* Goal of the exercise
Only some lines are wanted. Transcribe, exactly, the lines below from the line with "### Critical Security Boundaries" up to and including the line with "- ✅ **Database".

□ □ □ □ □

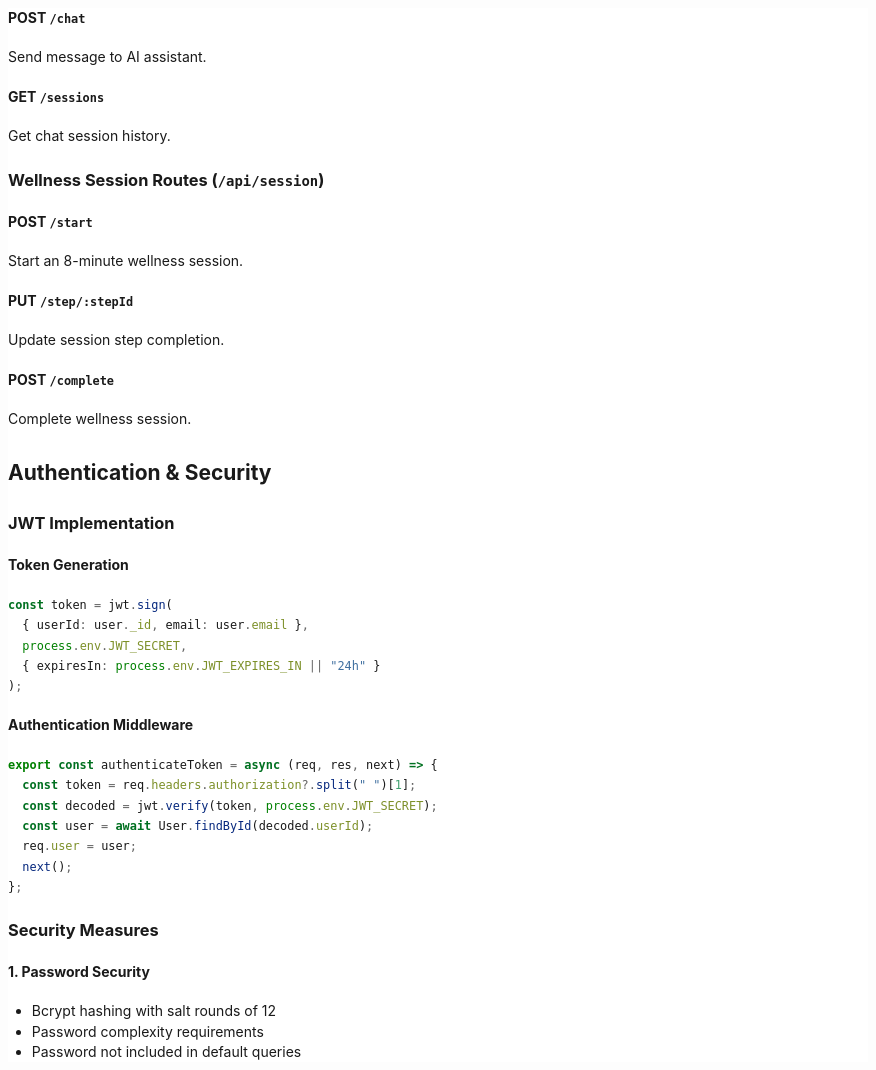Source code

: #### POST `/chat`

Send message to AI assistant.

#### GET `/sessions`

Get chat session history.

### Wellness Session Routes (`/api/session`)

#### POST `/start`

Start an 8-minute wellness session.

#### PUT `/step/:stepId`

Update session step completion.

#### POST `/complete`

Complete wellness session.

## Authentication & Security

### JWT Implementation

#### Token Generation

```typescript
const token = jwt.sign(
  { userId: user._id, email: user.email },
  process.env.JWT_SECRET,
  { expiresIn: process.env.JWT_EXPIRES_IN || "24h" }
);
```

#### Authentication Middleware

```typescript
export const authenticateToken = async (req, res, next) => {
  const token = req.headers.authorization?.split(" ")[1];
  const decoded = jwt.verify(token, process.env.JWT_SECRET);
  const user = await User.findById(decoded.userId);
  req.user = user;
  next();
};
```

### Security Measures

#### 1. Password Security

- Bcrypt hashing with salt rounds of 12
- Password complexity requirements
- Password not included in default queries
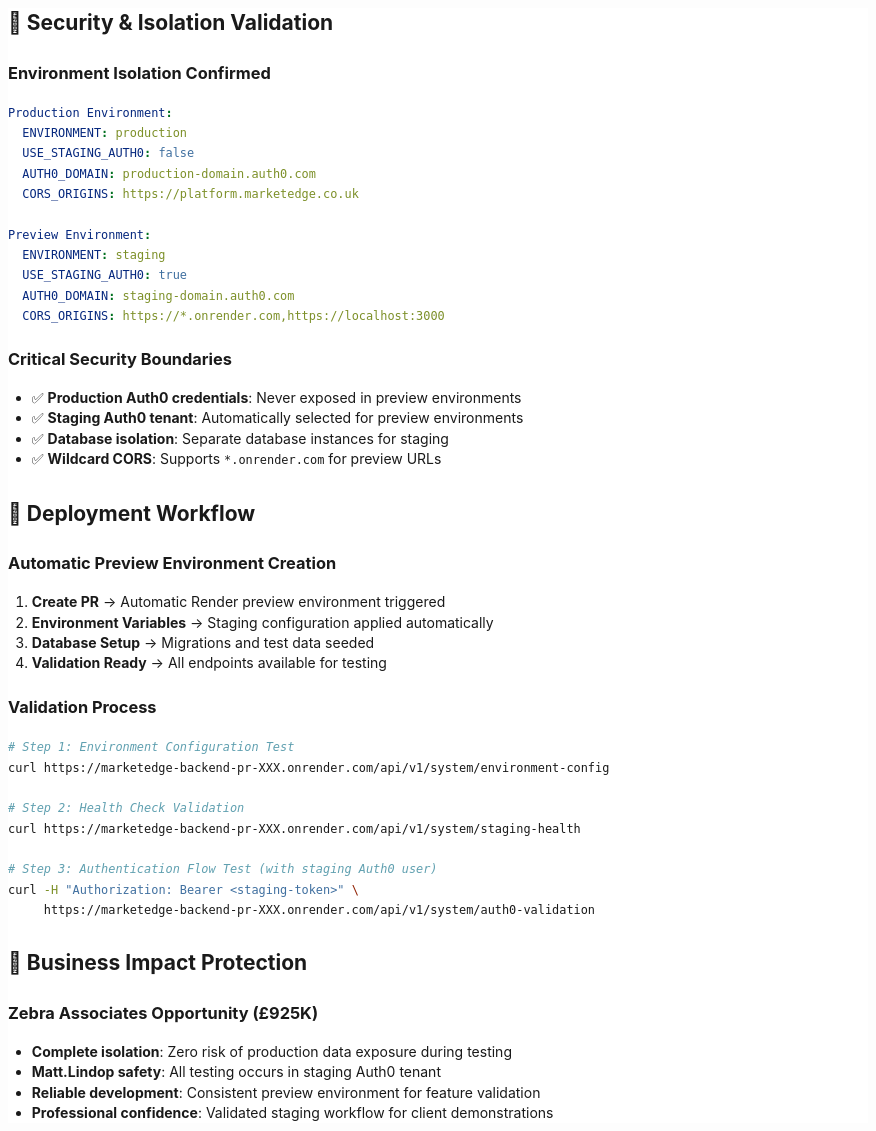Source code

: ## 🔐 Security & Isolation Validation

### Environment Isolation Confirmed
```yaml
Production Environment:
  ENVIRONMENT: production
  USE_STAGING_AUTH0: false
  AUTH0_DOMAIN: production-domain.auth0.com
  CORS_ORIGINS: https://platform.marketedge.co.uk

Preview Environment:
  ENVIRONMENT: staging
  USE_STAGING_AUTH0: true
  AUTH0_DOMAIN: staging-domain.auth0.com
  CORS_ORIGINS: https://*.onrender.com,https://localhost:3000
```

### Critical Security Boundaries
- ✅ **Production Auth0 credentials**: Never exposed in preview environments
- ✅ **Staging Auth0 tenant**: Automatically selected for preview environments
- ✅ **Database isolation**: Separate database instances for staging
- ✅ **Wildcard CORS**: Supports `*.onrender.com` for preview URLs

## 🚀 Deployment Workflow

### Automatic Preview Environment Creation
1. **Create PR** → Automatic Render preview environment triggered
2. **Environment Variables** → Staging configuration applied automatically
3. **Database Setup** → Migrations and test data seeded
4. **Validation Ready** → All endpoints available for testing

### Validation Process
```bash
# Step 1: Environment Configuration Test
curl https://marketedge-backend-pr-XXX.onrender.com/api/v1/system/environment-config

# Step 2: Health Check Validation
curl https://marketedge-backend-pr-XXX.onrender.com/api/v1/system/staging-health

# Step 3: Authentication Flow Test (with staging Auth0 user)
curl -H "Authorization: Bearer <staging-token>" \
     https://marketedge-backend-pr-XXX.onrender.com/api/v1/system/auth0-validation
```

## 🎯 Business Impact Protection

### Zebra Associates Opportunity (£925K)
- **Complete isolation**: Zero risk of production data exposure during testing
- **Matt.Lindop safety**: All testing occurs in staging Auth0 tenant
- **Reliable development**: Consistent preview environment for feature validation
- **Professional confidence**: Validated staging workflow for client demonstrations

□ □ □ □ □

* Response to the task
### Critical Security Boundaries
- ✅ **Production Auth0 credentials**: Never exposed in preview environments
- ✅ **Staging Auth0 tenant**: Automatically selected for preview environments
- ✅ **Database isolation**: Separate database instances for staging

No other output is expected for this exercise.